Longear Sunfish Lepomis megalotis was first reported from North Carolina by Edward Drinker Cope in 1870, but its whereabouts in the state had been a mystery for almost 150 years. Published literature perpetuated the occurrence of Longear Sunfish and eventually in 1986, its extirpation. Vouchered specimens from Cope’s 1869 survey and 1870 publication are not available but specimens collected later (1930s to 1990s) and purported to be Longear Sunfish, are available at various museums. Bryn H. Tracy, Fritz C. Rohde, and Gabriela M. Hogue reidentified all known vouchered specimens of Longear Sunfish from North Carolina as either Redbreast Sunfish L. auritus, Green Sunfish L. cyanellus, Pumpkinseed L. gibbosus, Dollar Sunfish L. marginatus, Lepomis hybrids, or Bluespotted Sunfish Enneacanthus gloriosus.

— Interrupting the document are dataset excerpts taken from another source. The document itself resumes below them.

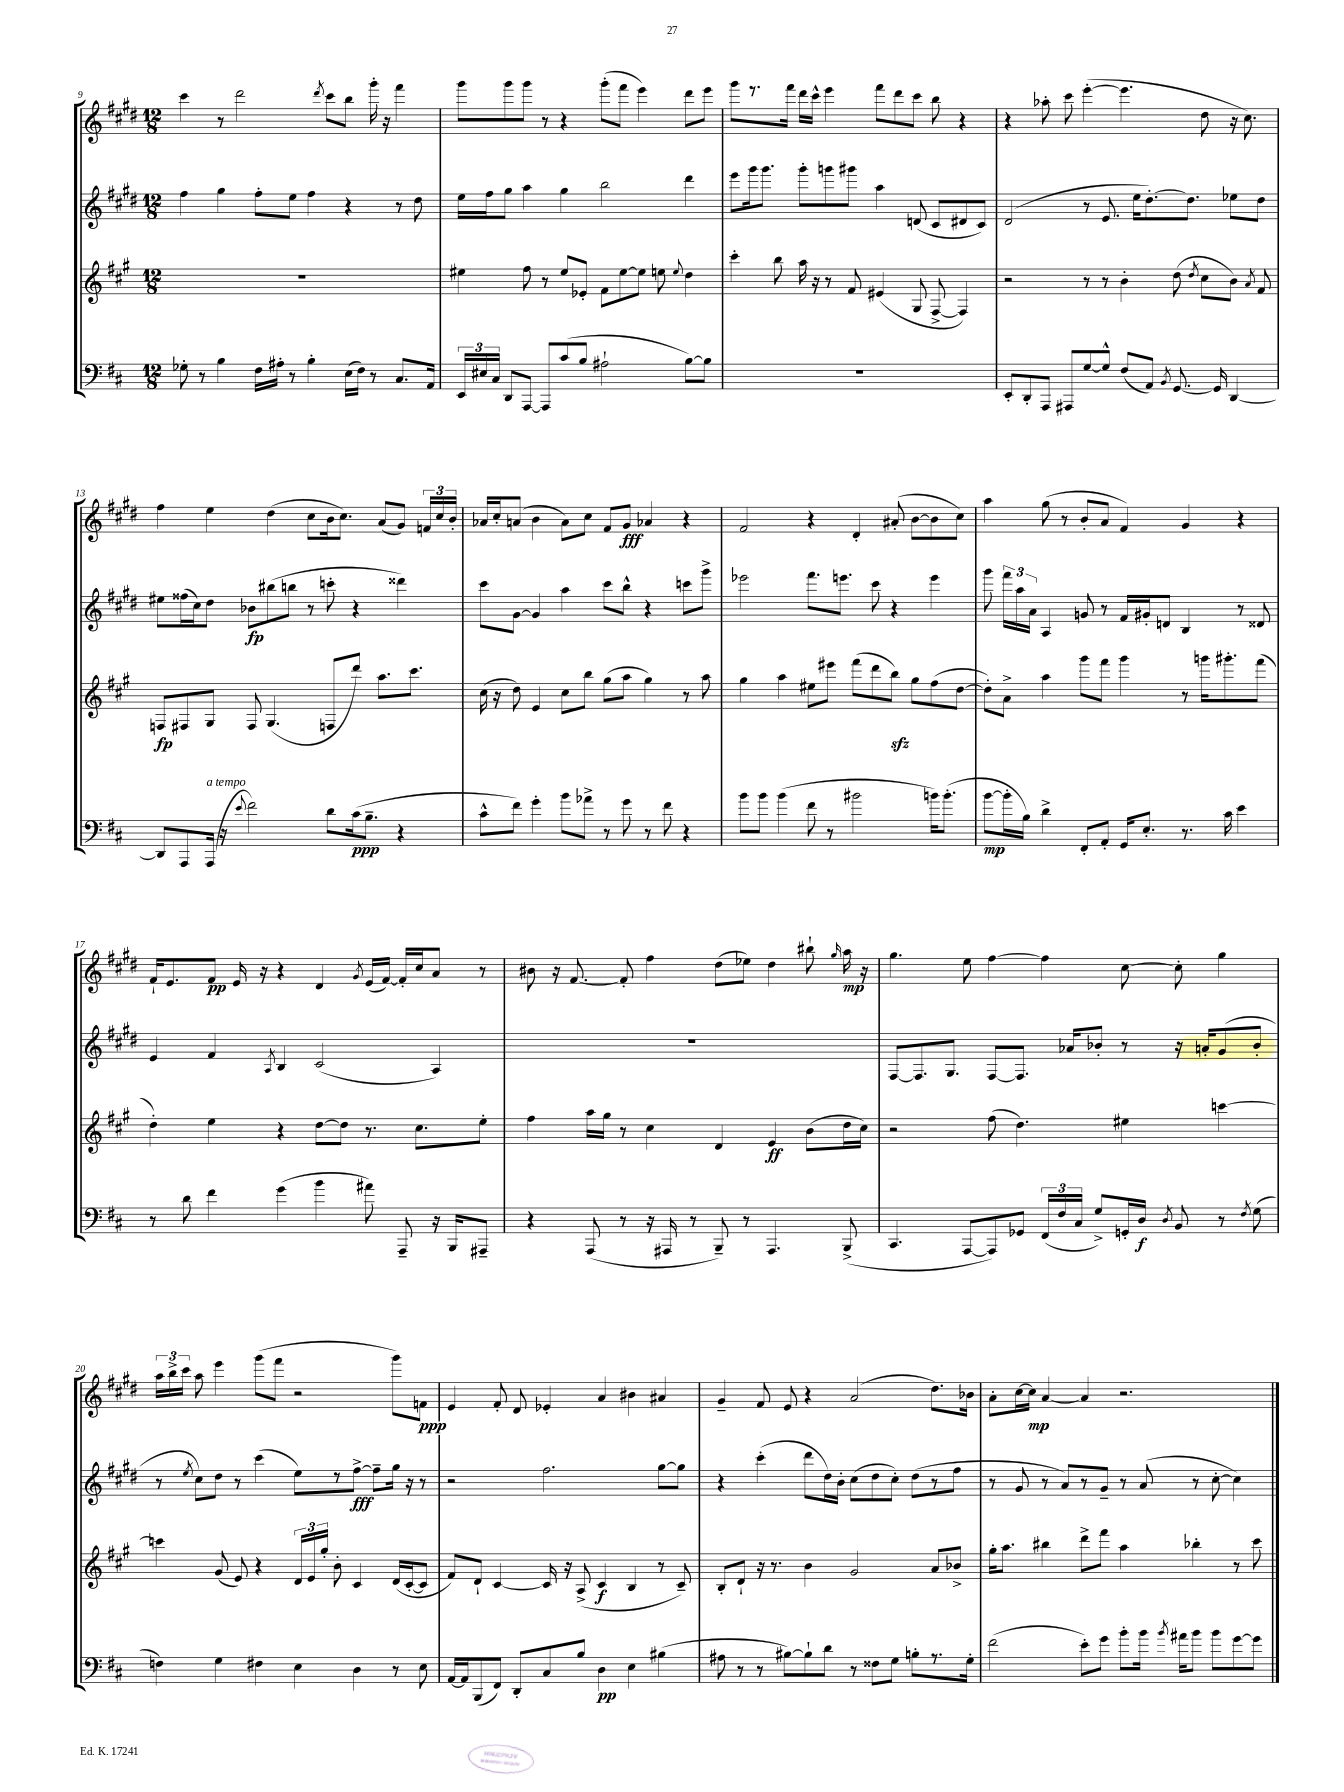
<<
\new StaffGroup <<
\new Staff = "s0" {
    \clef treble \key e \major \numericTimeSignature \time 12/8
    \autoBeamOff cis'''4 r8 dis'''2 \acciaccatura { dis'''8 } cis'''8[ b''8] gis'''16-. r16 fis'''4 |
    gis'''8[ gis'''8 gis'''8] r8 r4 gis'''8[-.( fis'''8] e'''4) dis'''8[ e'''8] |
    gis'''8[ r8. fis'''16] dis'''16[ cis'''16]-^ e'''4 fis'''8[ dis'''8 cis'''8] b''8 r4 |
    r4 aes''8-. cis'''8 e'''4~-.( e'''4. dis''8 r16 cis''8.) |
    fis''4 e''4 dis''4( cis''8[ b'16 cis''8.]) a'8[( gis'8]) \tuplet 3/2 { f'16[ cis''16 b'16]-. } |
    aes'16[ cis''16-. a'8]( b'4 a'8[) cis''8] fis'8[ gis'8]\fff aes'4 r4 |
    fis'2 r4 dis'4-. ais'8-.( b'8[~ b'8 cis''8]) |
    a''4 gis''8( r8 b'8[-. a'8] fis'4) gis'4 r4 |
    fis'16[-! e'8. fis'8]\pp e'16 r16 r4 dis'4 \acciaccatura { gis'8 } e'16[( fis'16]~) fis'16[-. cis''16 a'8] r8 |
    bis'8 r16 fis'8.~ fis'8-. fis''4 dis''8[( ees''8]) dis''4 bis''8-! \grace { gis''16 } a''16\mp r16 |
    gis''4. e''8 fis''4~ fis''4 cis''8~ cis''8-. gis''4 |
    \tuplet 3/2 { a''16[ b''16-> cis'''16] } a''8 e'''4 gis'''8[( fis'''8] r2 gis'''8[) f'8]\ppp |
    e'4 fis'8-. dis'8 ees'4-. a'4 bis'4 ais'4 |
    gis'4-- fis'8 e'8 r4 a'2( dis''8.[) bes'16] |
    a'8[-. cis''16~ cis''16]\mp a'4~ a'4 r2. \bar "|." |
}
\new Staff = "s1" {
    \clef treble \key e \major \numericTimeSignature \time 12/8
    \autoBeamOff fis''4 gis''4 fis''8[-. e''8] fis''4 r4 r8 dis''8 |
    e''16[ fis''16 gis''8] a''4 gis''4 b''2 dis'''4 |
    e'''8[ gis'''16 gis'''8.] gis'''8[-. g'''8 gis'''8] a''4 d'8( cis'8[ dis'8 cis'8]) |
    dis'2( r8 e'8. e''16[ dis''8.~-.) dis''8.] ees''8[ dis''8] |
    eis''8[ fisis''16( cis''16) dis''8] bes'8[\fp bis''8( b''8] r8 c'''8-. r4 disis'''4) |
    cis'''8[ gis'8]~ gis'4 a''4 cis'''8[ b''8]-^ r4 c'''8[ gis'''8]-> |
    ees'''2 fis'''8.[ e'''8.] cis'''8 r4 e'''4 |
    gis'''8 \tuplet 3/2 { fis'''16[ a''16 a'16] } a4 g'8 r8 fis'16[ gis'16-. d'8] b4 r8 disis'8 |
    e'4 fis'4 \acciaccatura { a8 } b4 cis'2( a4) |
    R1. |
    fis8[~ fis8. gis8.] fis8[~ fis8.] aes'16[ bes'8]-. r8 r16 a'16[-. gis'8( bes'8]-. |
    r8 \acciaccatura { e''8 } cis''8[) dis''8] r8 cis'''4( e''8[) r8 fis''8]~->\fff fis''8[-- gis''16] r16 r8 |
    r2 fis''2. gis''8[~ gis''8] |
    r4 cis'''4-.( dis'''8[ dis''16) b'16]-. cis''8[( dis''8 cis''8]-.) dis''8[( r8 fis''8] |
    r8 gis'8 r8 a'8[) r8 gis'8]-- r8 a'8( r8 cis''8~-. cis''4) \bar "|." |
}
\new Staff = "s2" {
    \clef treble \key a \major \numericTimeSignature \time 12/8
    \autoBeamOff R1. |
    eis''4 fis''8 r8 eis''8[ ees'8]-. fis'8[ eis''8~ eis''8] e''8 \appoggiatura { e''8 } d''4 |
    cis'''4-. b''8 a''16 r16 r8 fis'8 eis'4( gis8 fis8~-> fis4) |
    r2 r8 r8 b'4-. d''8( \acciaccatura { d''8 } cis''8[ b'8]) \acciaccatura { a'8 } fis'8 |
    f8[\fp fis8 gis8] fis8 gis4.( f8[ d'''8]) a''8.[ cis'''8.] |
    cis''16( r16 d''8) e'4 cis''8[ b''8] gis''8[( a''8] gis''4) r8 a''8 |
    gis''4 a''4 eis''8[ eis'''8] fis'''8[( d'''8 b''8]\sfz) gis''8[ fis''8( d''8]~ |
    d''8[-.) a'8]-> a''4 gis'''8[ fis'''8] gis'''4 r8 g'''16[ gis'''8.-. fis'''8]( |
    d''4-.) e''4 r4 d''8[~ d''8] r8. cis''8.[ e''8]-. |
    fis''4 a''16[ gis''16] r8 cis''4 d'4 e'4\ff b'8[( d''16 cis''16]) |
    r2 fis''8( d''4.) eis''4 c'''4~ |
    c'''4 gis'8( e'8) r4 \tuplet 3/2 { d'16[ e'16 gis''16]-. } b'8-. cis'4 d'16[( cis'16~-. cis'8] |
    fis'8[) d'8]-! cis'4~ cis'16 r16 a8->( cis'4\f b4 r8 cis'8--) |
    b8[-. d'8]-! r16 r8. b'4 gis'2 a'8[ bes'8]-> |
    gis''16[-. a''8.] bis''4 d'''8[-> fis'''8] a''4 bes''4-. r8 cis'''8 \bar "|." |
}
\new Staff = "s3" {
    \clef bass \key d \major \numericTimeSignature \time 12/8
    \autoBeamOff ges8-. r8 b4 fis16[ ais16]-. r8 b4-. e16[( fis16]) r8 cis8.[ a,16] |
    \tuplet 3/2 { e,16[ eis16 cis16] } d,8[ a,,8]~ a,,8[ cis'8( b8] ais2-! b8[~) b8] |
    R1. |
    e,8[-. d,8-. a,,8] ais,,8[ g8~ g8]-^ fis8[( a,8]) \acciaccatura { b,8 } g,8.~ g,16 d,4~ |
    d,8[ a,,8 a,,16]^\markup { \italic "a tempo" }( r16 \appoggiatura { e'8 } fis'2) d'8[ cis'16\ppp( b8.]-- r4 |
    cis'8[-^ fis'8]) g'4-. b'8[ aes'8]-> r8 g'8 r8 fis'8 r4 |
    b'8[ b'8] b'4( fis'8 r8 bis'2 b'16[) b'8.]-.( |
    b'8[~\mp b'16-. b16]) d'4-> fis,8[-. a,8]-. g,16[ e8.]-. r8. cis'16 e'4 |
    r8 d'8 fis'4 g'4( b'4 ais'8) a,,8-- r16 b,,16[ ais,,8]-- |
    r4 a,,8( r8 r16 ais,,16 r8 b,,8--) r8 ais,,4. b,,8->( |
    cis,4. a,,8[~ a,,8) ges,8] \tuplet 3/2 { fis,16[( fis16 cis16] } g8[->) g,16-. d16]\f \acciaccatura { d8 } b,8 r8 \acciaccatura { fis8 } g8( |
    f4) g4 fis4 e4 d4 r8 e8 |
    a,16[~ a,16 b,,8( fis,8]) d,8[-. cis8 b8] d4\pp e4 bis4( |
    ais8 r8 r8 bis8[~) bis8-! d'8] r8 fisis8[ g8] b8[-. r8. g16]-. |
    fis'2( e'8[-.) g'8] b'8[-. b'16] \acciaccatura { b'8 } ais'16[ b'8] b'8[ g'8~ g'8] \bar "|." |
}
>>
>>
\layout { \context { \Score currentBarNumber = #9 } }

Their findings indicated that there was no supportive evidence that Longear Sunfish, historically or more recently, ever occurred in North Carolina. Their study also underscored the need for vouchered material and globally accessible specimen data. Without these resources, they would have been unable to unravel this basic zoogeographical question about the true distribution and status of Longear Sunfish in North Carolina. The availability of historical data and vouchered specimens also provides a more complete picture of the distribution of species, allowing us to properly allocate funds for their conservation and restoration.

Longear Sunfish photograph by Scott A. Smith.

Tracy, B. H., Rohde, F. C., and G. M. Hogue. 2020. Ghost sightings made by ichthyologist past: Lepomis megalotis, Longear Sunfish, in North Carolina. Southeastern Naturalist. 19:297-307.